Questa Italia umile
ma bella e vincente

Vista così, buona la prima. La cosa fondamentale è una: l’Italia finalmente ha digerito il Mondiale vinto in Germania nel 2006. Quella sbornia tanto bella quanto inattesa, diciamolo, era rimasta sullo stomaco per una decina d’anni, a parte la felice parentesi dell’argento europeo di Prandelli, ben presto dimenticata da questo Paese che già di suo difetta di memoria, ma nello sport proprio tritura tutto, giorno dopo giorno. Ecco: l’Italia di Conte sembra finalmente «un’altra» Italia. Più debole e povera di talenti, di sicuro.

Ma con quella «fame» in più che la Nazionale aveva smarrito, raccogliendo gran figuracce, dopo la vittoria in Germania. A prescindere dal risultato, questo conta: la Nazionale ha mostrato un’idea di sé, giocatori con la voglia giusta, un gruppo che (almeno per ora) pare compatto, senza prime donne, senza quei «personaggi» che magari qualche partita te la fanno anche vincere, ma alla fine tiri una somma e sono più i danni dei benefici. Cassano, Balotelli e «fenomeni» simili: ogni riferimento è puramente voluto. Questi siamo, dunque, e i segnali positivi sono più di quelli negativi. D’altra parte, l’Europeo sta mostrando poche evidenze. Tutte le big hanno fatto una certa fatica. Attacchi stellari non se ne sono visti. Chi ha difese di buon livello, in linea di massima, se la può cavare. Chi magari non ha faticato fino a due settimane fa nelle coppe (vedasi gli spagnoli), potrebbe avere anche un po’ più di benzina nel serbatoio dei muscoli.

Adesso, non è il certo il caso di esagerare con l’ottimismo: l’Italia è questa e questa ci teniamo. Però il bello dell’esordio sta proprio qui: i primi a sapere di non essere una squadra di fenomeni sono loro, gli azzurri. Lo dimostra il profilo basso di tutte le dichiarazioni, lo dimostra l’umiltà con cui la squadra ha anche accettato di farsi prendere a cazzotti dal Belgio, nel secondo tempo.

Gli spocchiosi diranno: la solita Italia che parla parla e poi dopo un golletto ti picchia lì un catenaccio da palla lunga e pedalare. A parte che il catenaccio quando serve lo fanno tutti, ma proprio tutti, il fatto di aver conservato la vittoria contro una favorita usando l’arma più umile può dare all’Italia una spinta particolare. L’avevamo auspicato, che la Nazionale trovasse uno spirito «da provinciale», perché solo così avrebbe potuto colmare il divario tecnico che con il Belgio, a tratti, è stato evidente. Quello spirito c’è, perché alla fine ha vinto l’Italia, e il campo difficilmente racconta bugie. Però adesso forse viene il difficile: contro Svezia e Irlanda sarà l’Italia a dover vestire i panni della favorita, perché è chiaro - e la partita di ieri pomeriggio lo dimostra chiaramente - che gli azzurri sono più forti (molto più forti) dei prossimi due avversari.

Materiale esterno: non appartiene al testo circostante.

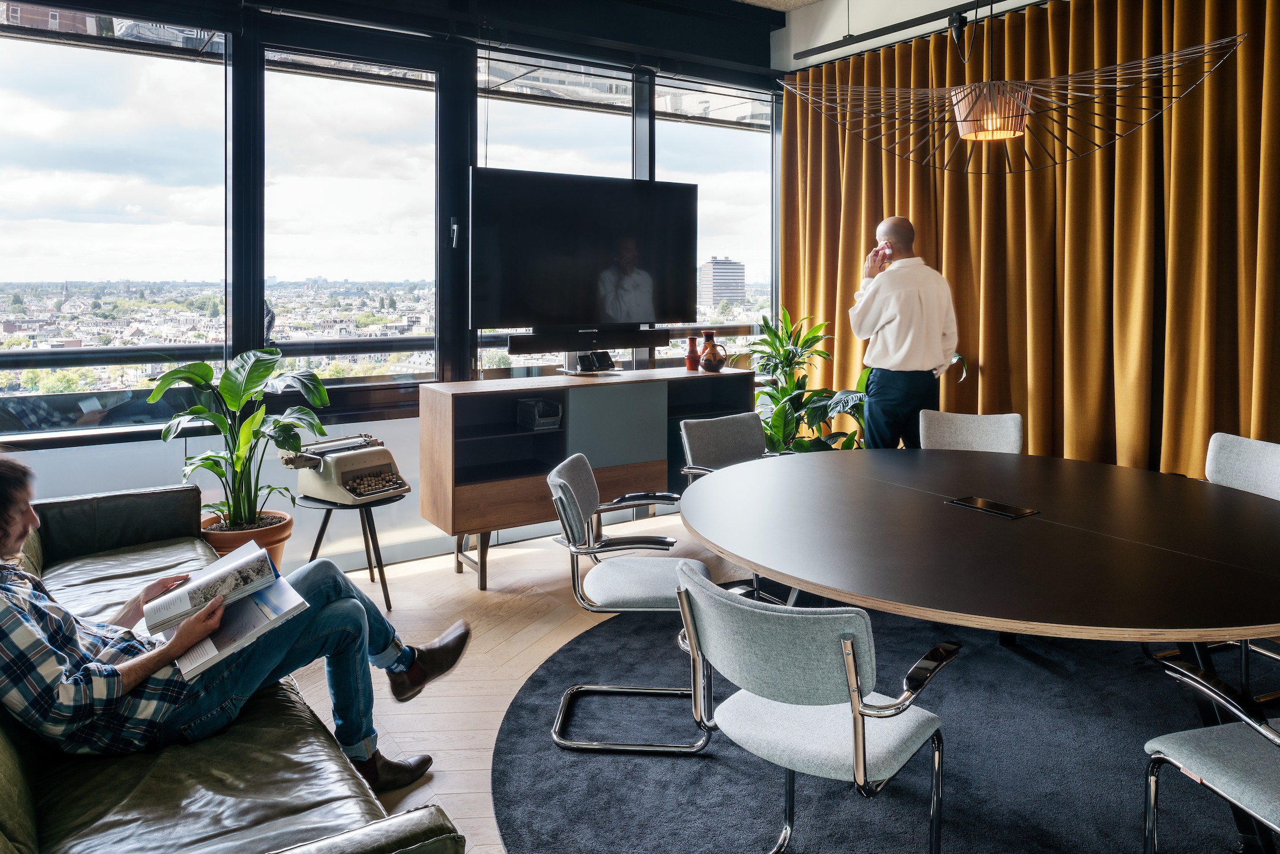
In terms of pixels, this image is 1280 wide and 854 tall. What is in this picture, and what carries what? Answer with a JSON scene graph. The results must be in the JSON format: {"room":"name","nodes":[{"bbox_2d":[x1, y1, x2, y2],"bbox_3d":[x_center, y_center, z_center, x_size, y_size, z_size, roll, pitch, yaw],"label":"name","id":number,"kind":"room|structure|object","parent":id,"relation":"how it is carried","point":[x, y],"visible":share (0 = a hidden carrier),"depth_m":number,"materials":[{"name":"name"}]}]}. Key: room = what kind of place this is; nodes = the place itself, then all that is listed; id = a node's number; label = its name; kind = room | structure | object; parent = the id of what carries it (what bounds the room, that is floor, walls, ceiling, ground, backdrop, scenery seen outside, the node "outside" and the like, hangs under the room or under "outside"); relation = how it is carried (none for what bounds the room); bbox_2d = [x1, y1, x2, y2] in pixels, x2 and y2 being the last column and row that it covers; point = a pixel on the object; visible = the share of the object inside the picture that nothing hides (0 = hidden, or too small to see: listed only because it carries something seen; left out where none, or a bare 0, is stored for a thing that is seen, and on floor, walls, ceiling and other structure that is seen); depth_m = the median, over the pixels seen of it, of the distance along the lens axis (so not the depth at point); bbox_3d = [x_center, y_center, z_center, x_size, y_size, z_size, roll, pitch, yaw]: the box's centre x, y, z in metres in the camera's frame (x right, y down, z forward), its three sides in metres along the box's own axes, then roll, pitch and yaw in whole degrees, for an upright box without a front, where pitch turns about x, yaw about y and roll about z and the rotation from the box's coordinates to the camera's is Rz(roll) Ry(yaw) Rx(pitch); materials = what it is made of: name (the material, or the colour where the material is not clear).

Quindi il rischio è di farsi sorprendere da questa vittoria inattesa, e pensare di colpo che adesso li asfaltiamo tutti, che Svezia e Irlanda contro di noi resisteranno lo stesso tempo di un gatto in tangenziale. Sarebbe sbagliatissimo: con questa vittoria l’Italia si è quasi assicurata il passaggio di turno, gli altri invece se lo dovranno conquistare tutto. E se per noi sarebbe normalità, per loro sarebbe un pagina storica, o quasi. Occhio, quindi: la Nazionale operaia resti com’è. Bellina e un po’ scugnizza, finalmente a pancia vuota. Ci sono voluti dieci anni, ma adesso abbiamo una squadra.